━━━━━ Texte du document

Année politique Suisse 1974 : Chronique générale / Politique étrangère suisse / Missions traditionnelles
Des deux volets de la tradition d'hospitalité (pratique du droit d'asile ; accueil d'organisations internationales), c'est indéniablement le premier qui a fait le plus parler de lui, en bien comme en mal, quoique le second n'ait pas suscité que des commentaires positifs non plus. En effet, l'octroi de prêts additionnels, d'un montant de 56 millions de francs, à la Fondation des immeubles pour les organisations internationales (FIPOI), l'autorisation donnée à l'ouverture à Genève d'un bureau permanent du Conseil mondial de la paix (d'obédience communiste), ainsi que les facilités d'espionnage offertes à l'étranger par le truchement des organismes internationaux siégeant en Suisse ont provoqué, sur l'extrême-droite de l'échiquier politique principalement, certaines réactions d'hostilité
[52]. Quant à l'accueil de réfugiés politiques, notre pays jouit toujours, en dépit de la réapparition en force depuis quelques années d'un courant xénophobe, d'une solide réputation: 1132 demandes d'asile ont été déposées en 1974 ; 128 seulement avaient été rejetées à la fin de l'année. L'installation dans notre pays du célèbre écrivain russe A. Soljénitsyne, banni de l'Union soviétique, a encore contribué à asseoir la renommée suisse
[53]. Mais l'accueil presque triomphal qui lui a été réservé, ainsi que les obstacles mis par Berne à l'afflux massif de réfugiés de gauche en provenance du Chili, en particulier l'instauration du visa obligatoire, ont soulevé des critiques souvent très vives voire des remous et fait dire que notre hospitalité, et partant notre neutralité, étaient fortement inspirées de motivations idéologiques
[54]. En réponse aux nombreuses interventions parlementaires suscitées par l'affaire, le conseiller fédéral K. Furgler a déclaré que les autorités ne devaient pas se laisser forcer la main et qu'il convenait, sous peine de ne pouvoir honorer des engagements pris à la légère sous le coup de l'émotion, d'adapter l'octroi de l'asile à nos capacités d'accueil. Le Conseil national, conformément à sa demande, a encore rejeté la motion Ziegler (ps, GE) sur la redéfinition de notre politique d'asile dans les ambassades
[55].

━━━━━━━━━━

■ **Consigne A**: Combien de demandes d'asile la chronique sur l'hospitalité suisse recense-t-elle pour l'année 1974 ?
■ **Consigne B**: Rédigez, s'il vous plaît, la suite de la chronique sur l'hospitalité suisse après sa dernière phrase.
Il n'est pas nécessaire de consulter les relevés.

━━━━━ Relevés extraits

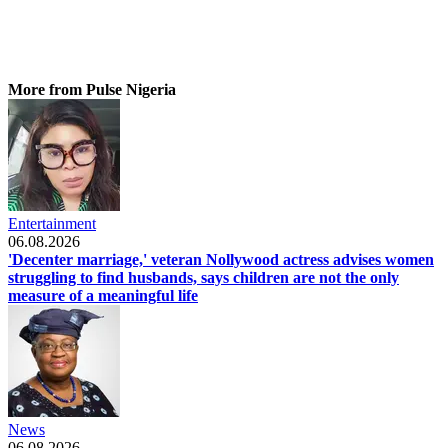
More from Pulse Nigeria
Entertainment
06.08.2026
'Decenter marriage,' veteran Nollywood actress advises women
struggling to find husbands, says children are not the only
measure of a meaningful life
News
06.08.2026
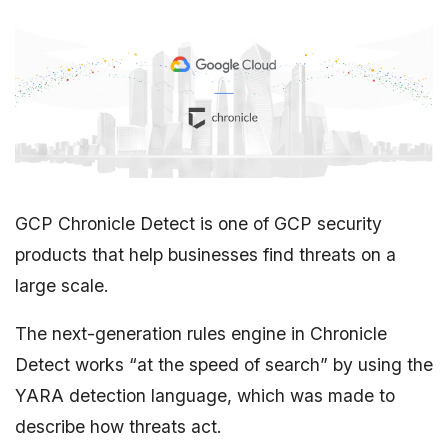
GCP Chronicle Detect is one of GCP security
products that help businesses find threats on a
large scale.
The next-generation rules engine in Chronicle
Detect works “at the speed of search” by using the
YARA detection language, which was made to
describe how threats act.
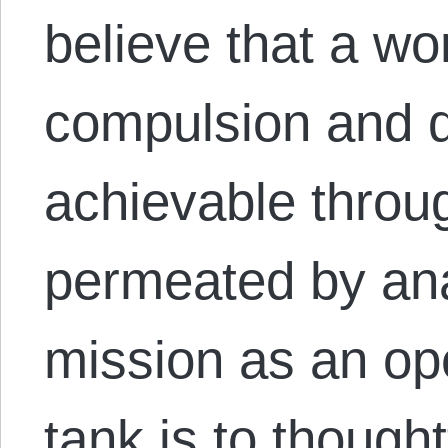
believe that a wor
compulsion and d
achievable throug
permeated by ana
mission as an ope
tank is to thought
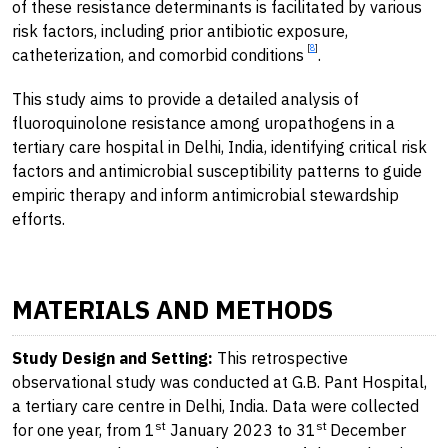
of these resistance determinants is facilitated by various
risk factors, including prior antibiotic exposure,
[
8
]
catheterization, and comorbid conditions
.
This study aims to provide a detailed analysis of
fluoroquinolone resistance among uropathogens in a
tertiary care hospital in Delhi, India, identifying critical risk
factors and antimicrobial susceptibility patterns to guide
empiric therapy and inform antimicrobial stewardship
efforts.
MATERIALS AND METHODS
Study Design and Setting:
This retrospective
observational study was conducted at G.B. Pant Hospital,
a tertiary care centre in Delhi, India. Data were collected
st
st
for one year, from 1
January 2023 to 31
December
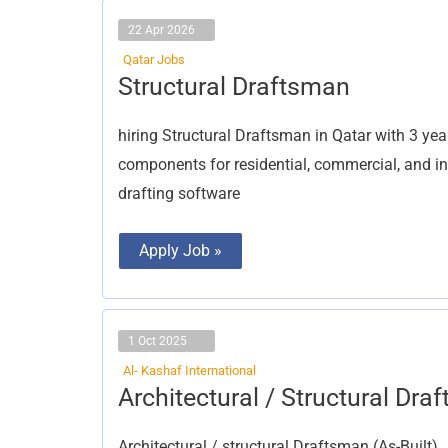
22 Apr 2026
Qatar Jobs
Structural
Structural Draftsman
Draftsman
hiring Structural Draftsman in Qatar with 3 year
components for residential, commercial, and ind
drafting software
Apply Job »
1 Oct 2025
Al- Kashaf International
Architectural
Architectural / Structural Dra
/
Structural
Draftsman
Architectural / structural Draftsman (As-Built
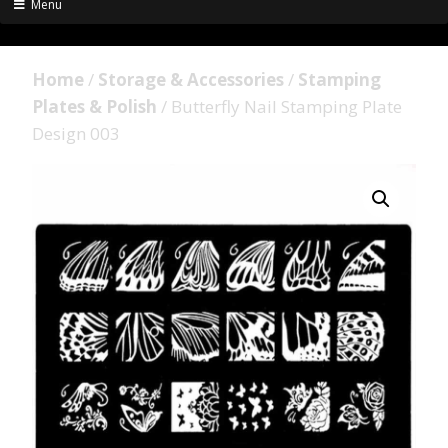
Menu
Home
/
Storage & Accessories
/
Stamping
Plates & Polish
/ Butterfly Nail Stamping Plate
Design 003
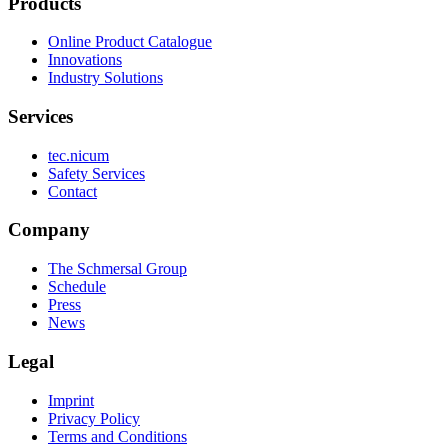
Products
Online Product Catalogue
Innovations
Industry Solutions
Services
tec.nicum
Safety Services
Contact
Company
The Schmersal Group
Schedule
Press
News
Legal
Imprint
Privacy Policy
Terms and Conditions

━━━━━━━━━━
━━━━━ Relevés extraits

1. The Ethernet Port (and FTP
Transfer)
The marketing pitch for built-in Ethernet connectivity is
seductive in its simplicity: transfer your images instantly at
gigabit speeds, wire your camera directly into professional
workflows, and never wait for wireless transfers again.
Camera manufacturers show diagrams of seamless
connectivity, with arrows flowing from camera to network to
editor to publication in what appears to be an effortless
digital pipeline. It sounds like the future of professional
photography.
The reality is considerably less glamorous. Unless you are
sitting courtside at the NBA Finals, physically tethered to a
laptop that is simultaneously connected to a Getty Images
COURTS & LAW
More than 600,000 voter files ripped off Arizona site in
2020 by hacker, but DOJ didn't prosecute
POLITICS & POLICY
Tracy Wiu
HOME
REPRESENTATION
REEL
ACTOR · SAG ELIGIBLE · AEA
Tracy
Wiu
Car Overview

━━━━━━━━━━

■ **Réponse rédigée A**: 1132 demandes d'asile ont été déposées en 1974.

■ **Réponse rédigée B**:
[52] FIPOI : FF, 1974, II, no 34, p. 441 ss. (message du CF) ; BO CN, 1974, p. 1743 ss. Le CN a ôté 2 millions de francs à la somme demandée par le CF. Conseil mondial : cf. interpellation Gut (prd, ZH) et réponse du CF, in BO CN, 1974, p. 1350 ss. Espionnage : cf. interpellation Oehen (an, BE) et réponse du CF, in BO CN, 1974, p. 1350 ss.
[53] Demandes : JdG, 25, 31.1.75. Soljénitsyne : cf. la presse depuis le 16.2.74.
[54] Cf. notamment la presse à partir des dates suivantes : 29.1, 24.2 et 18.10.74. Cf. aussi petite question Schmid (ps, SG) avec réponse du CF : BO CN, 1974, p. 1110. Le même reproche de partialité a été formulé lors de l'interdiction faite à deux exilés communistes espagnols de prendre la parole dans un meeting organisé à Genève. La mesure du CF aurait été prise à la suite de pressions exercées par Madrid (cf. supra, part. I, 1b).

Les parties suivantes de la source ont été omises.